- [MATERIAL FOR THIS EXERCISE]:
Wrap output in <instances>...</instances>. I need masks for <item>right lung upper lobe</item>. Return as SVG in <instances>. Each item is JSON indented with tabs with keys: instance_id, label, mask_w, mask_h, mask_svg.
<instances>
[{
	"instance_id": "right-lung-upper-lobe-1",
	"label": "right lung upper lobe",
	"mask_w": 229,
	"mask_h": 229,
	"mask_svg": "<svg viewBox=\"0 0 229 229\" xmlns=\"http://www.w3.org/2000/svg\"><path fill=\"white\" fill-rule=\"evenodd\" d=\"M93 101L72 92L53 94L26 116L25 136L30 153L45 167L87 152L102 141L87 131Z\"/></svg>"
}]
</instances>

- [JOB]:
Rewrite the data above with "masks" replaced by "outlines", keeping everything else the same.

- [TASK OUTPUT]:
Wrap output in <instances>...</instances>. I need outlines for <item>right lung upper lobe</item>. Return as SVG in <instances>. Each item is JSON indented with tabs with keys: instance_id, label, mask_w, mask_h, mask_svg.
<instances>
[{
	"instance_id": "right-lung-upper-lobe-1",
	"label": "right lung upper lobe",
	"mask_w": 229,
	"mask_h": 229,
	"mask_svg": "<svg viewBox=\"0 0 229 229\" xmlns=\"http://www.w3.org/2000/svg\"><path fill=\"white\" fill-rule=\"evenodd\" d=\"M93 101L72 92L53 94L26 116L25 136L30 153L45 167L87 152L102 141L87 131Z\"/></svg>"
}]
</instances>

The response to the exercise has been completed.